Online Program

Return to main conference page

All Times ET

Wednesday, June 2
Machine Learning
Shaping Decisions with Classification and Clustering
Wed, Jun 2, 1:10 PM - 2:45 PM
TBD
 

Spectral Clustering of Mixed-Type Data (309695)

*Felix Mbuga, San Jose State University 
Cristina Tortora, San Jose State University 

Keywords: Cluster analysis, Spectral Clustering, Mixed-type data

Cluster analysis seeks to assign objects with similar characteristics into groups called clusters such that objects within a group are similar to each other and dissimilar to objects in other groups. Most popular clustering methods work on either quantitative continuous data or qualitative (categorical) data. Among them, spectral clustering has been shown to perform well in different scenarios on continuous data: it can detect convex and not-convex clusters, it is robust to outliers, and can detect overlapping clusters. However, the constraint on continuous data can be limiting in real applications where data are often of mixed-type, i.e. data that contains both continuous and categorical features.
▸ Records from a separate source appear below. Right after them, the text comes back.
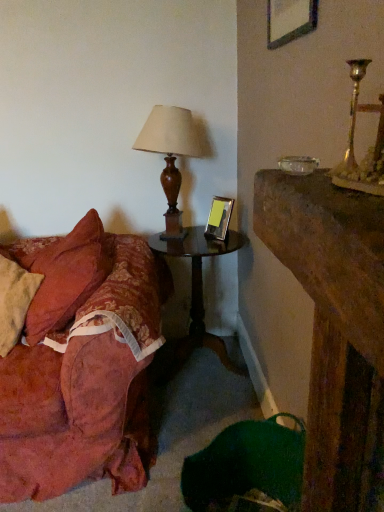
Question: Should I look upward or downward to see wooden lampshade at left?

Choices:
 (A) down
 (B) up

Answer: (B)

Question: Is floral fabric couch at left located within metallic silver picture frame at center, which is the first picture frame from left to right?

Choices:
 (A) yes
 (B) no

Answer: (B)

Question: From a real-world perspective, does metallic silver picture frame at center, the 2th picture frame from the front, stand above floral fabric couch at left?

Choices:
 (A) no
 (B) yes

Answer: (B)

Question: Is metallic silver picture frame at center, which is the first picture frame from left to right, positioned beyond the bounds of floral fabric couch at left?

Choices:
 (A) yes
 (B) no

Answer: (A)

Question: Does metallic silver picture frame at center, the 2th picture frame from the front, appear on the right side of floral fabric couch at left?

Choices:
 (A) yes
 (B) no

Answer: (A)

Question: Considering the relative sizes of metallic silver picture frame at center, which is the 2th picture frame from top to bottom, and floral fabric couch at left in the image provided, is metallic silver picture frame at center, which is the 2th picture frame from top to bottom, thinner than floral fabric couch at left?

Choices:
 (A) no
 (B) yes

Answer: (B)

Question: Considering the relative sizes of metallic silver picture frame at center, acting as the 2th picture frame starting from the right, and floral fabric couch at left in the image provided, is metallic silver picture frame at center, acting as the 2th picture frame starting from the right, shorter than floral fabric couch at left?

Choices:
 (A) yes
 (B) no

Answer: (A)

Question: Would you say floral fabric couch at left is outside wooden lampshade at left?

Choices:
 (A) no
 (B) yes

Answer: (B)

Question: Can you see floral fabric couch at left touching wooden lampshade at left?

Choices:
 (A) no
 (B) yes

Answer: (A)

Question: Does floral fabric couch at left have a larger size compared to wooden lampshade at left?

Choices:
 (A) yes
 (B) no

Answer: (A)

Question: Is floral fabric couch at left not near wooden lampshade at left?

Choices:
 (A) yes
 (B) no

Answer: (B)

Question: Considering the relative sizes of floral fabric couch at left and wooden lampshade at left in the image provided, is floral fabric couch at left smaller than wooden lampshade at left?

Choices:
 (A) yes
 (B) no

Answer: (B)

Question: From the image's perspective, does floral fabric couch at left appear higher than wooden lampshade at left?

Choices:
 (A) no
 (B) yes

Answer: (A)

Question: Can you confirm if metallic silver picture frame at center, which is the 2th picture frame from top to bottom, is bigger than wooden dark brown side table at center?

Choices:
 (A) yes
 (B) no

Answer: (B)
This paper looks at extending spectral clustering to mixed-type data. The new method replaces the Euclidean based similarity distance used in regular spectral clustering with different dissimilarity measures for continuous and categorical variables. A global dissimilarity measure is than computed using a weighted sum, and a Gaussian kernel is used to convert the dissimilarity matrix into a similarity matrix. The new method includes an automatic tuning of the variable weight and kernel parameter. The performance of spectral clustering in different scenarios are compared with that of two state of the art mixed-type data clustering methods, k-prototypes and KAMILA, using several real and simulated data sets. The simulated data were design to test the effect of several factors on the clustering performance, specifically we tested the effect of: different number of clusters (2 or 4), the degree of overlap in the variables, the number of continuous-categorical variables, the number of levels in the categorical variable, and whether or not the clusters were balanced (number of points per cluster).